For formulators and cosmetic entrepreneurs, learning how to interpret and apply these restrictions is essential to developing safe and legally compliant products.
What Are Restricted Substances?
Unlike prohibited substances (listed in Annex II), restricted substances are not banned. However, their use is tightly controlled, and failing to comply with these conditions can render a product non-compliant.
Where Are Restrictions Defined?
All restrictions are listed in Annex III of Regulation 1223/2009. Each entry typically includes several key elements that must be carefully interpreted.
You will find the name of the substance, often accompanied by specific chemical identifiers. More importantly, the regulation outlines the conditions under which the substance can be used. These may include concentration limits, product type restrictions, or mandatory warnings that must appear on the label.
Because Annex III is regularly updated, it is important to consult the most recent version of the regulation when assessing compliance.
Types of Restrictions You Will Encounter
Restrictions are not all the same, and understanding their nature is crucial for correct formulation.
One of the most common limitations is the maximum concentration allowed in the finished product. This limit may vary depending on whether the product is rinse-off or leave-on, as exposure levels differ significantly.
Another frequent restriction concerns the type of product. Some ingredients may be allowed in hair products but not in skin creams, or permitted only in professional-use formulations.

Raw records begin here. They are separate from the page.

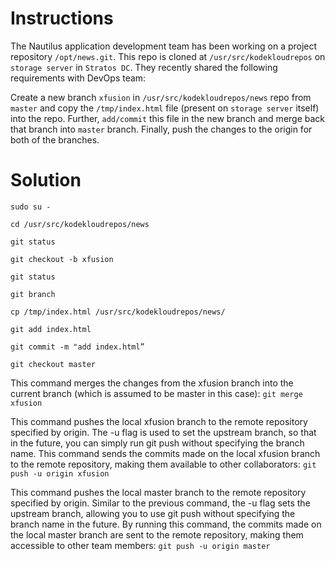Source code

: # Instructions

The Nautilus application development team has been working on a project repository `/opt/news.git`. This repo is cloned at `/usr/src/kodekloudrepos` on `storage server` in `Stratos DC`.  They recently shared the following requirements with DevOps team:

Create a new branch `xfusion` in `/usr/src/kodekloudrepos/news` repo from `master` and copy the `/tmp/index.html` file (present on `storage server` itself) into the repo. Further, `add/commit` this file in the new branch and merge back that branch into `master` branch. Finally, push the changes to the origin for both of the branches.

# Solution

`sudo su -`

`cd /usr/src/kodekloudrepos/news`

`git status`

`git checkout -b xfusion`

`git status`

`git branch`

`cp /tmp/index.html /usr/src/kodekloudrepos/news/`

`git add index.html`

`git commit -m "add index.html”`

`git checkout master`

This command merges the changes from the xfusion branch into the current branch (which is assumed to be master in this case): `git merge xfusion`

This command pushes the local xfusion branch to the remote repository specified by origin. The -u flag is used to set the upstream branch, so that in the future, you can simply run git push without specifying the branch name. This command sends the commits made on the local xfusion branch to the remote repository, making them available to other collaborators: `git push -u origin xfusion`

This command pushes the local master branch to the remote repository specified by origin. Similar to the previous command, the -u flag sets the upstream branch, allowing you to use git push without specifying the branch name in the future. By running this command, the commits made on the local master branch are sent to the remote repository, making them accessible to other team members: `git push -u origin master`
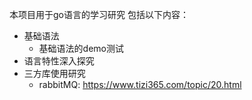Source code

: 本项目用于go语言的学习研究
包括以下内容：
- 基础语法
  - 基础语法的demo测试
- 语言特性深入探究
- 三方库使用研究
  - rabbitMQ: https://www.tizi365.com/topic/20.html



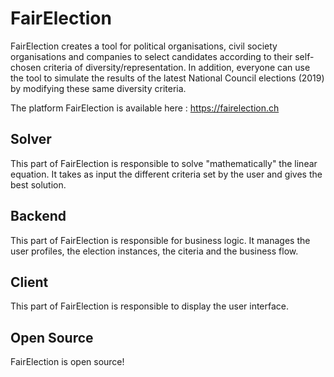 # FairElection
FairElection creates a tool for political organisations, civil society organisations and companies to select candidates according to their self-chosen criteria of diversity/representation. In addition, everyone can use the tool to simulate the results of the latest National Council elections (2019) by modifying these same diversity criteria.

The platform FairElection is available here : https://fairelection.ch

## Solver

This part of FairElection is responsible to solve "mathematically" the linear equation. It takes as input the different criteria set by the user and gives the best solution.

## Backend

This part of FairElection is responsible for business logic. It manages the user profiles, the election instances, the citeria and the business flow.

## Client

This part of FairElection is responsible to display the user interface.

## Open Source

FairElection is open source!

There are also population-based restrictions, where ingredients cannot be used in products intended for children under a certain age.
Finally, many entries include labeling requirements, such as specific warnings or instructions for safe use. These are legally binding and must be included exactly as specified.

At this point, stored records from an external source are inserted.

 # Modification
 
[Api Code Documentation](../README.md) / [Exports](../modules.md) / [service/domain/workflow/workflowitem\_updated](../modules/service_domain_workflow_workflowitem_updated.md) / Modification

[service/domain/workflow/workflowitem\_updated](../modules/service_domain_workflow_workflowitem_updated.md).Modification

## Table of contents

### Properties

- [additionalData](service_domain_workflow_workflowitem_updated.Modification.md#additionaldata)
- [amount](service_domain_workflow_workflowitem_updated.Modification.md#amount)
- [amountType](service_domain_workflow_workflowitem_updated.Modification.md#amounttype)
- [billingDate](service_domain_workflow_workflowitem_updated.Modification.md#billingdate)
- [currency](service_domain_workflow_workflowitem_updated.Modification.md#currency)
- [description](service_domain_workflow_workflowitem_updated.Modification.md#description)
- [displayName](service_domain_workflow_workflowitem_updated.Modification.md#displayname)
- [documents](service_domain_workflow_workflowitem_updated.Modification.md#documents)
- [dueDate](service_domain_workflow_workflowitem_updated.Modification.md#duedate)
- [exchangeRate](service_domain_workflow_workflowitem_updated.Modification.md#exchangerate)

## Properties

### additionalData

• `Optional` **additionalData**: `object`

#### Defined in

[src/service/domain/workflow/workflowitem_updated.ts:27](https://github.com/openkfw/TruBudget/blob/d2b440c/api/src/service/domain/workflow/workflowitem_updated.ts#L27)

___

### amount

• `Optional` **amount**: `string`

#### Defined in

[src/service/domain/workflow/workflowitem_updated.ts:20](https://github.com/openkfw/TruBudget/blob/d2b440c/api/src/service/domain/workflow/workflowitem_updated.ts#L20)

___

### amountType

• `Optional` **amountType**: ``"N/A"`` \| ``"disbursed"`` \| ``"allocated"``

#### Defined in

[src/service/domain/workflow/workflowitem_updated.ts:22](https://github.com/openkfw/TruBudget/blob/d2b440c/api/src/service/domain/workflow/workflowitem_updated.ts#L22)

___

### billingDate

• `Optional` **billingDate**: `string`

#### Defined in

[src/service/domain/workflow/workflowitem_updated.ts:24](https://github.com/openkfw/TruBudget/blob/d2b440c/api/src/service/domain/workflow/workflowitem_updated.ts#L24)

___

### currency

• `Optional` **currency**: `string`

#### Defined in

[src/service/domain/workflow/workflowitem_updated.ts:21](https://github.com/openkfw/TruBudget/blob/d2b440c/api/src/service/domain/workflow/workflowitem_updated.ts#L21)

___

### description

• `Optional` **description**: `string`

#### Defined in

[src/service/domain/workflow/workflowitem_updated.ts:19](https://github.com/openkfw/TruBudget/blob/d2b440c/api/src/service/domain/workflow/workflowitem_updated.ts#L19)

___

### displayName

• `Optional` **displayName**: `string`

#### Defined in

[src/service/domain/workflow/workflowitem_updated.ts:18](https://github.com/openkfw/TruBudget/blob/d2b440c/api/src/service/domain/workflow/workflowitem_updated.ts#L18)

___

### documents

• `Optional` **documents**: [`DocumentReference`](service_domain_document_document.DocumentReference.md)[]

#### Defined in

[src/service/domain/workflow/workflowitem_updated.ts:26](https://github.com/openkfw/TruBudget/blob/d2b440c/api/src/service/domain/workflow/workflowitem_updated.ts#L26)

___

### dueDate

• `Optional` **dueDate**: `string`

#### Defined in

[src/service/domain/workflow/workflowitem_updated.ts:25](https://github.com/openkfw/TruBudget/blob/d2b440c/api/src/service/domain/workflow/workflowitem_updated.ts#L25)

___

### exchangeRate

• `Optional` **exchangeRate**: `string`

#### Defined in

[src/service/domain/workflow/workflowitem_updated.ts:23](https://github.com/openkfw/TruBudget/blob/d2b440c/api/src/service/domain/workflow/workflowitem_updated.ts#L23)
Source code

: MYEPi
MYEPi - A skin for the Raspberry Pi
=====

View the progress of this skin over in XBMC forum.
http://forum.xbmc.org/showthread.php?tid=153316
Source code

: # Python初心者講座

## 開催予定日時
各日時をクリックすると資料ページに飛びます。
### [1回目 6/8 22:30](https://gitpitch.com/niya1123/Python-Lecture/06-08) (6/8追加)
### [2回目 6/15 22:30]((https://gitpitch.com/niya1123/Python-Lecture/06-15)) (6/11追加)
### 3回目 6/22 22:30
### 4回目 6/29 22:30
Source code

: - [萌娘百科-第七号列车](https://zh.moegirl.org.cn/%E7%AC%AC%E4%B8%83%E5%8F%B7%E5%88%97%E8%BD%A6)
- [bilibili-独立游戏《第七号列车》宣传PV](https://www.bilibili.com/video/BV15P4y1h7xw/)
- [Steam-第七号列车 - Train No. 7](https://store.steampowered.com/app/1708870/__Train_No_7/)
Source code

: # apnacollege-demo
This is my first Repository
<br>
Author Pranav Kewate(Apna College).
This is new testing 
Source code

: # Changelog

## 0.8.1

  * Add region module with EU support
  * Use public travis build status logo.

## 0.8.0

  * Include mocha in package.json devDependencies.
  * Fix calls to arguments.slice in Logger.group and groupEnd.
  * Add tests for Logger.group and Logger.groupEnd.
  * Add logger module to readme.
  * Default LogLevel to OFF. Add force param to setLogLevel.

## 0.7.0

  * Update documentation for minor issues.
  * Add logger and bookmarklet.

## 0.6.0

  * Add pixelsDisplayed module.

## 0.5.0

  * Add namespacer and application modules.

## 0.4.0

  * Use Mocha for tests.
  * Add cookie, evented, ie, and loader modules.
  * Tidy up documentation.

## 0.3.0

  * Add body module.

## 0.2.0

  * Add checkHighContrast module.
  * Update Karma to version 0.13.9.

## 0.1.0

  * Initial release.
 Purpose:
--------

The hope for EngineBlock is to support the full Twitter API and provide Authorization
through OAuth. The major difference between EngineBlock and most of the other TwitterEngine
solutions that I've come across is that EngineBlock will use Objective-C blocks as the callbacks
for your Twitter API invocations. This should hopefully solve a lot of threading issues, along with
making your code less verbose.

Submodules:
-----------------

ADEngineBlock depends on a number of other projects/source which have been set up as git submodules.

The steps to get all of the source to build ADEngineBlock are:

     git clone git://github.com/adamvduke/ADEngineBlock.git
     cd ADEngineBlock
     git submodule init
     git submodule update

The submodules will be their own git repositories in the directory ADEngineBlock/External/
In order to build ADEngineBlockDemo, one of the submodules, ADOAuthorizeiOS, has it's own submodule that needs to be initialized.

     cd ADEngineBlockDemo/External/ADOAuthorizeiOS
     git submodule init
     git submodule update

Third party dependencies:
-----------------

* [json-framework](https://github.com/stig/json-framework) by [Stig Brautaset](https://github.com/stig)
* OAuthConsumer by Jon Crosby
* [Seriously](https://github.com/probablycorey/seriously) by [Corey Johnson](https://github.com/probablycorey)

The Role of Scientific Assessment
Restrictions in Annex III are not arbitrary. They are based on scientific evaluations carried out by the Scientific Committee on Consumer Safety (SCCS).
The SCCS assesses the safety of substances by considering factors such as toxicity, exposure, and margin of safety. Their conclusions form the basis for regulatory decisions, including whether a substance should be restricted, banned, or allowed without limitation.
For formulators, reviewing SCCS opinions can provide valuable context, especially when working close to regulatory limits.
Practical Example: Interpreting a Restriction
To understand how restrictions work in practice, consider a preservative that is allowed up to a certain percentage in a finished product.
At first glance, this may seem straightforward. However, the restriction might also specify that:
- The limit differs between product types
- The ingredient must not be used in products for children under three years old
- A warning must be included on the label
In this case, compliance is not just about staying below a concentration threshold—it requires aligning the entire formulation, target market, and labeling with the regulatory conditions.
Common Challenges in Working with Restricted Substances
One of the main difficulties is misinterpreting the scope of a restriction. Regulatory wording can be precise and sometimes complex, especially when it refers to chemical families or specific derivatives.
Another challenge is keeping up with updates. Restrictions can change over time as new scientific data becomes available. An ingredient that was acceptable at a certain concentration may later be subject to stricter limits.
There is also the risk of overlooking cumulative exposure. If the same substance appears in multiple products used together, the overall exposure may exceed safe levels—even if each product individually complies with the limits.
Integrating Restrictions into Your Formulation Process
Working with restricted substances requires a structured approach. It is not enough to check compliance at the end of development; restrictions should be considered from the earliest stages of formulation.
This means selecting ingredients with a clear understanding of their regulatory status, designing formulations that stay within safe and legal limits, and ensuring that labeling requirements are incorporated from the beginning.
Over time, this proactive approach reduces the risk of reformulation and supports a smoother path to market.
By understanding how to interpret Annex III of Regulation 1223/2009 and applying these rules carefully, formulators and cosmetic businesses can confidently develop compliant products. Mastering this aspect of regulation is not just a technical requirement—it is a fundamental part of building a responsible and sustainable cosmetic brand.